The results of experiments designed to show that inhibition of nitric oxide production in rats exposed to low lead levels increases vascular resistance, decreases renal blood flow and glomerular function, and enhances oxidative stress. Forty-five adult male Sprague-Dawley rats were divided into four groups. Group A was used as controls and consisted of rats that received no treatment; group B acted as NO-inhibited controls by receiving l-NAME (NG-nitro-l-arginine methyl ester) as the NO inhibitor; group C was injected intraperitoneally with 8 mg/kg lead acetate for 2 wk; and group D receiving lead acetate plus l-NAME.

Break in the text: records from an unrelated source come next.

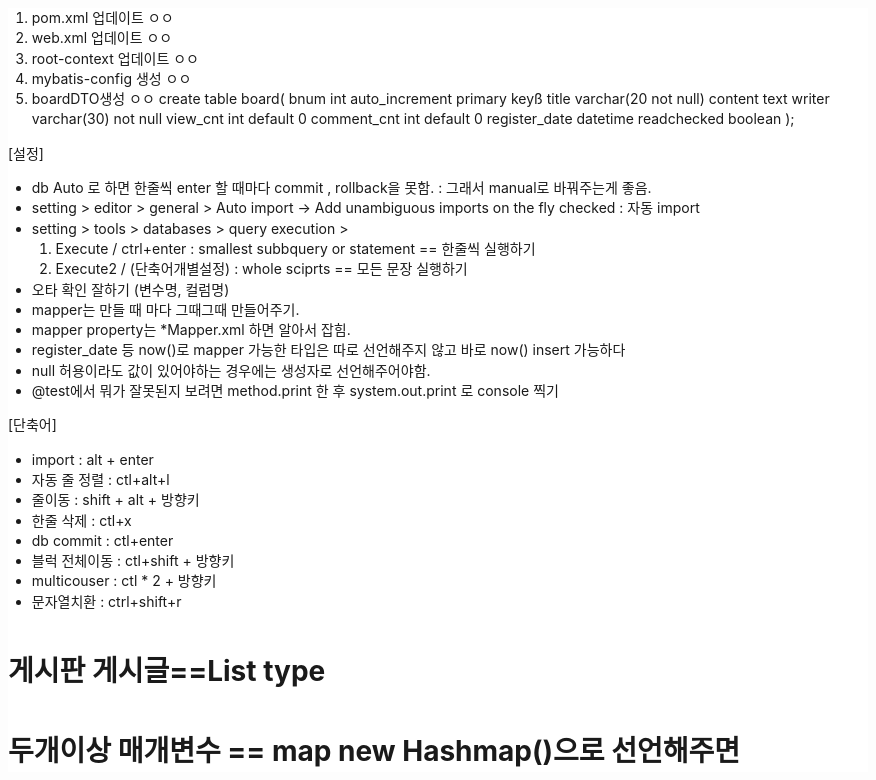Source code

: 1. pom.xml 업데이트 ㅇㅇ
2. web.xml 업데이트 ㅇㅇ 
3. root-context 업데이트 ㅇㅇ 
4. mybatis-config 생성 ㅇㅇ 
5. boardDTO생성  ㅇㅇ 
	create table board(
	bnum int auto_increment primary keyß
	title	varchar(20 not null)
	content	text
	writer	varchar(30) not null
	view_cnt	int default 0
	comment_cnt	int default 0
	register_date	datetime
	readchecked boolean
	); 
	



[설정]

- db Auto 로 하면 한줄씩 enter 할 때마다 commit , rollback을 못함.
	: 그래서 manual로 바꿔주는게 좋음.
- setting > editor > general > Auto import -> Add unambiguous imports on the fly checked
	: 자동 import 
- setting > tools > databases > query execution > 
	1) Execute / ctrl+enter : smallest subbquery or statement  == 한줄씩 실행하기 
	2) Execute2 / (단축어개별설정) : whole sciprts 				== 모든 문장 실행하기 
- 오타 확인 잘하기 (변수명, 컬럼명)
- mapper는 만들 때 마다 그때그때 만들어주기.
- mapper property는  *Mapper.xml 하면 알아서 잡힘.
- register_date 등  now()로 mapper 가능한 타입은 따로 선언해주지 않고 바로 now() insert 가능하다 
- null 허용이라도 값이 있어야하는 경우에는 생성자로 선언해주어야함.
- @test에서 뭐가 잘못된지 보려면 method.print 한 후 system.out.print 로 console 찍기 

	
	
	
	
	
	
[단축어]

- import		: 	alt + enter 
- 자동 줄 정렬 	: 	ctl+alt+l
- 줄이동 		:	shift + alt + 방향키 
- 한줄 삭제 	:	ctl+x
- db commit		:	ctl+enter 
- 블럭 전체이동 : 	ctl+shift + 방향키 
- multicouser	:	ctl * 2 + 방향키 
- 문자열치환	:	ctrl+shift+r 


# 게시판 게시글==List type

# 두개이상 매개변수 == map new Hashmap()으로 선언해주면
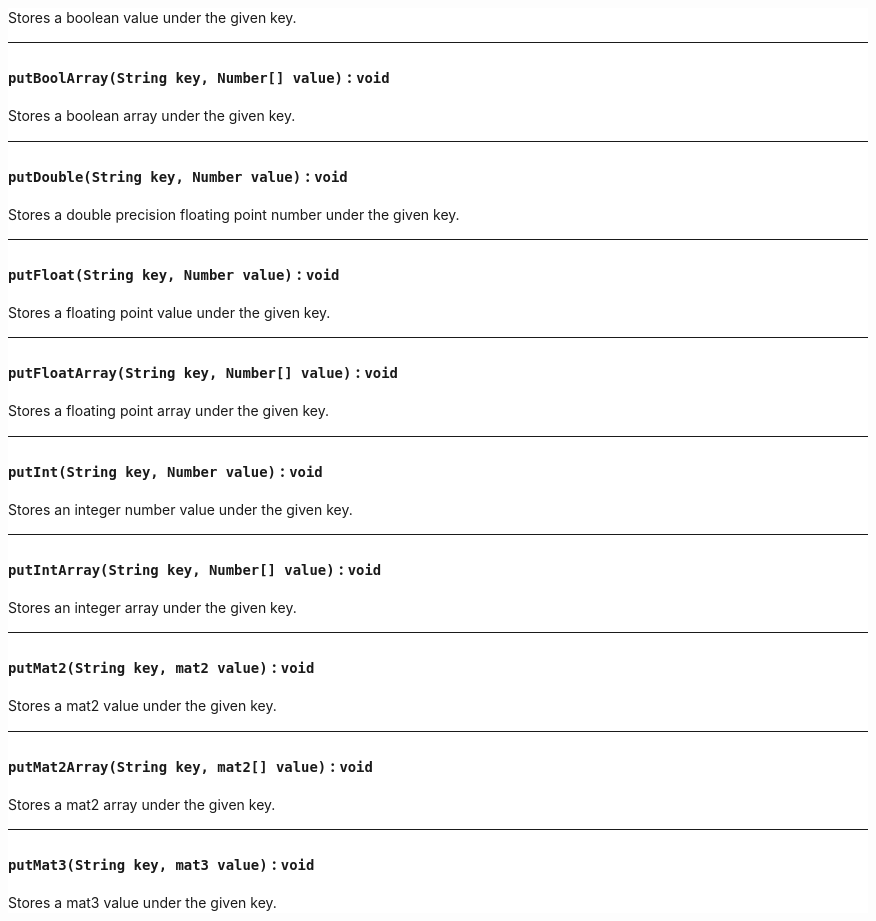 Stores a boolean value under the given key.

-----

### `putBoolArray(String key, Number[] value)` : `void`

Stores a boolean array under the given key.

-----

### `putDouble(String key, Number value)` : `void`

Stores a double precision floating point number under the given key.

-----

### `putFloat(String key, Number value)` : `void`

Stores a floating point value under the given key.

-----

### `putFloatArray(String key, Number[] value)` : `void`

Stores a floating point array under the given key.

-----

### `putInt(String key, Number value)` : `void`

Stores an integer number value under the given key.

-----

### `putIntArray(String key, Number[] value)` : `void`

Stores an integer array under the given key.

-----

### `putMat2(String key, mat2 value)` : `void`

Stores a mat2 value under the given key.

-----

### `putMat2Array(String key, mat2[] value)` : `void`

Stores a mat2 array under the given key.

-----

### `putMat3(String key, mat3 value)` : `void`

Stores a mat3 value under the given key.
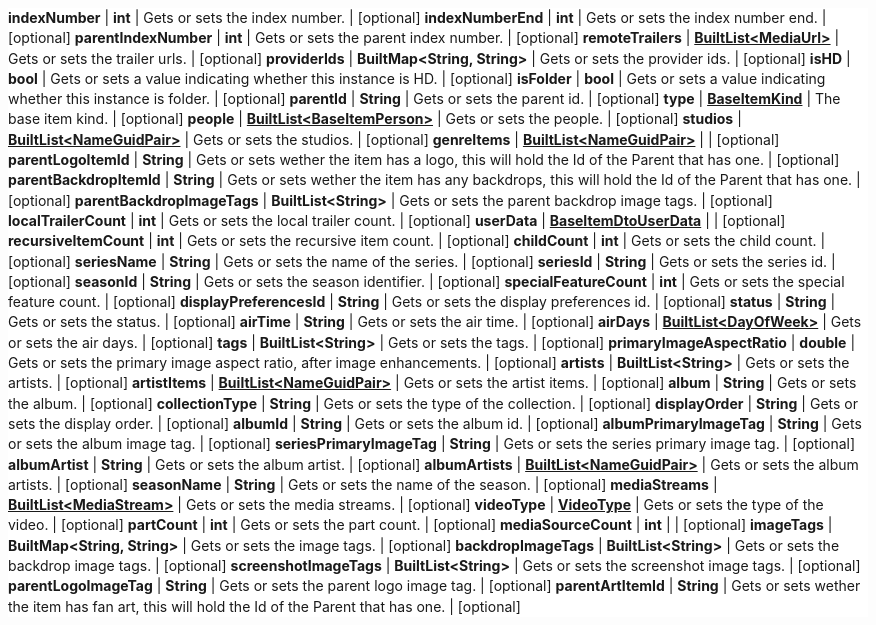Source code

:**indexNumber** | **int** | Gets or sets the index number. | [optional] 
**indexNumberEnd** | **int** | Gets or sets the index number end. | [optional] 
**parentIndexNumber** | **int** | Gets or sets the parent index number. | [optional] 
**remoteTrailers** | [**BuiltList&lt;MediaUrl&gt;**](MediaUrl.md) | Gets or sets the trailer urls. | [optional] 
**providerIds** | **BuiltMap&lt;String, String&gt;** | Gets or sets the provider ids. | [optional] 
**isHD** | **bool** | Gets or sets a value indicating whether this instance is HD. | [optional] 
**isFolder** | **bool** | Gets or sets a value indicating whether this instance is folder. | [optional] 
**parentId** | **String** | Gets or sets the parent id. | [optional] 
**type** | [**BaseItemKind**](BaseItemKind.md) | The base item kind. | [optional] 
**people** | [**BuiltList&lt;BaseItemPerson&gt;**](BaseItemPerson.md) | Gets or sets the people. | [optional] 
**studios** | [**BuiltList&lt;NameGuidPair&gt;**](NameGuidPair.md) | Gets or sets the studios. | [optional] 
**genreItems** | [**BuiltList&lt;NameGuidPair&gt;**](NameGuidPair.md) |  | [optional] 
**parentLogoItemId** | **String** | Gets or sets wether the item has a logo, this will hold the Id of the Parent that has one. | [optional] 
**parentBackdropItemId** | **String** | Gets or sets wether the item has any backdrops, this will hold the Id of the Parent that has one. | [optional] 
**parentBackdropImageTags** | **BuiltList&lt;String&gt;** | Gets or sets the parent backdrop image tags. | [optional] 
**localTrailerCount** | **int** | Gets or sets the local trailer count. | [optional] 
**userData** | [**BaseItemDtoUserData**](BaseItemDtoUserData.md) |  | [optional] 
**recursiveItemCount** | **int** | Gets or sets the recursive item count. | [optional] 
**childCount** | **int** | Gets or sets the child count. | [optional] 
**seriesName** | **String** | Gets or sets the name of the series. | [optional] 
**seriesId** | **String** | Gets or sets the series id. | [optional] 
**seasonId** | **String** | Gets or sets the season identifier. | [optional] 
**specialFeatureCount** | **int** | Gets or sets the special feature count. | [optional] 
**displayPreferencesId** | **String** | Gets or sets the display preferences id. | [optional] 
**status** | **String** | Gets or sets the status. | [optional] 
**airTime** | **String** | Gets or sets the air time. | [optional] 
**airDays** | [**BuiltList&lt;DayOfWeek&gt;**](DayOfWeek.md) | Gets or sets the air days. | [optional] 
**tags** | **BuiltList&lt;String&gt;** | Gets or sets the tags. | [optional] 
**primaryImageAspectRatio** | **double** | Gets or sets the primary image aspect ratio, after image enhancements. | [optional] 
**artists** | **BuiltList&lt;String&gt;** | Gets or sets the artists. | [optional] 
**artistItems** | [**BuiltList&lt;NameGuidPair&gt;**](NameGuidPair.md) | Gets or sets the artist items. | [optional] 
**album** | **String** | Gets or sets the album. | [optional] 
**collectionType** | **String** | Gets or sets the type of the collection. | [optional] 
**displayOrder** | **String** | Gets or sets the display order. | [optional] 
**albumId** | **String** | Gets or sets the album id. | [optional] 
**albumPrimaryImageTag** | **String** | Gets or sets the album image tag. | [optional] 
**seriesPrimaryImageTag** | **String** | Gets or sets the series primary image tag. | [optional] 
**albumArtist** | **String** | Gets or sets the album artist. | [optional] 
**albumArtists** | [**BuiltList&lt;NameGuidPair&gt;**](NameGuidPair.md) | Gets or sets the album artists. | [optional] 
**seasonName** | **String** | Gets or sets the name of the season. | [optional] 
**mediaStreams** | [**BuiltList&lt;MediaStream&gt;**](MediaStream.md) | Gets or sets the media streams. | [optional] 
**videoType** | [**VideoType**](VideoType.md) | Gets or sets the type of the video. | [optional] 
**partCount** | **int** | Gets or sets the part count. | [optional] 
**mediaSourceCount** | **int** |  | [optional] 
**imageTags** | **BuiltMap&lt;String, String&gt;** | Gets or sets the image tags. | [optional] 
**backdropImageTags** | **BuiltList&lt;String&gt;** | Gets or sets the backdrop image tags. | [optional] 
**screenshotImageTags** | **BuiltList&lt;String&gt;** | Gets or sets the screenshot image tags. | [optional] 
**parentLogoImageTag** | **String** | Gets or sets the parent logo image tag. | [optional] 
**parentArtItemId** | **String** | Gets or sets wether the item has fan art, this will hold the Id of the Parent that has one. | [optional]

Compared to healthy controls, significant elevation of the mean (p<0.01), systolic (p<0.04), and diastolic (p<0.01) blood pressures was found in the lead-treated rats. The renal blood flow was 1550±468 blood per unit (bpu) in the controls, 488±220 bpu in the l-NAME controls, 1050±458 bpu in the lead-treated group, and 878±487 bpu in the Pb plus l-NAME group.
Low-level lead exposure did not change the urinary flow rate, creatinine clearance, and the creatinine, potassium, phosphorus, glucose, and protein excretion in 24-h urine. In the lead plus NO-inhibited rats, a significant decrease in sodium ion excretion was observed (p<0.01). The NO levels of the lead exposed, l-NAME-treated controls, and l-NAME plus lead-exposed groups are significantly lower compared to untreated control:: p<0.002, p<0.001, and p<0.01, respectively. When compared to untreated controls, the plasma malondialdehyde levels were not significantly different in the lead exposed, lead plus l-NAME, and l-NAME control groups.
These results suggest that lead-induced hypertension might be related to a decrease of NO and consequent vasoconstriction, rather than to a decrease of renal blood flow or to decreases in renal sodium.